During the past few years, the majority of manufacturers have migrated their systems to the cloud to increase business agility, access unlimited data and reduce costs. In fact, the manufacturing industry leads all other sectors in cloud adoption. As a result, cloud-based manufacturing systems are becoming the gold standard for building the future smart factory as more manufacturing leaders migrate their operations.
However, modern manufacturers receive massive amounts of data from various sources, including IIoT devices, machines, vendors, customers and supply chains. This vast amount of data stored in the cloud can be overwhelming and challenging to make sense of. As a result, manufacturing firms cannot easily access helpful information from their data to deliver actionable insights.

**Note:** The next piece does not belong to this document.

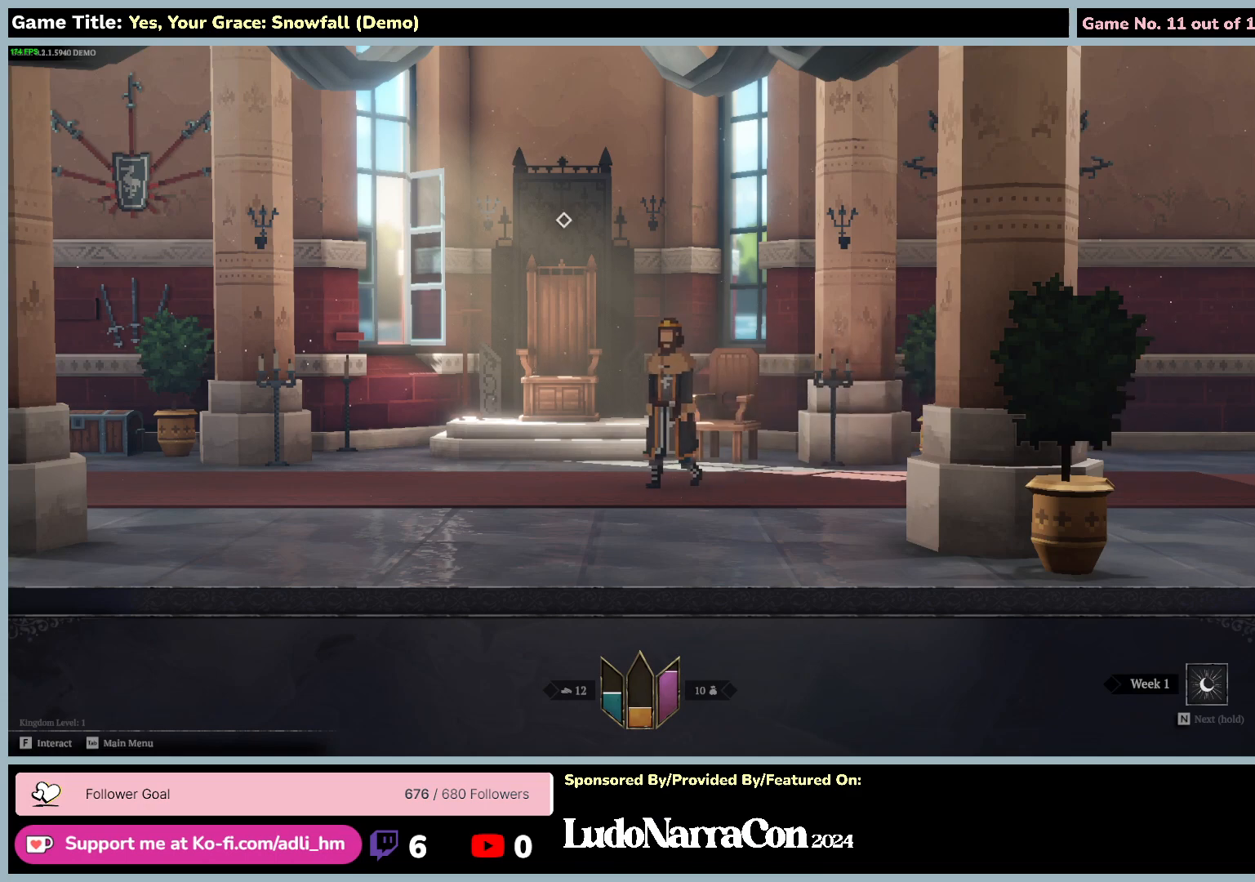
{"keys": ["a"], "mouse": [], "events": []}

In most organizations, this data is still “raw”—relatively unprocessed information in various forms. Some are collected in real-time, while others are delivered in batches later. Almost none of the collected data is clearly correlated, making it impossible to analyze or identify trends relevant to their operations.
The leading challenge manufacturers face with raw data is understanding how to contextualize it. However, this raw data can be incredibly valuable to businesses if they can mine the critical parts of it. Manufacturers need real-time, cost-effective, actionable insights derived from their data. As a result, there has been a tremendous resurgence in demand for a cloud-based semantic layer to ensure material traceability while improving speed, scale and cost savings in a manufacturing firm.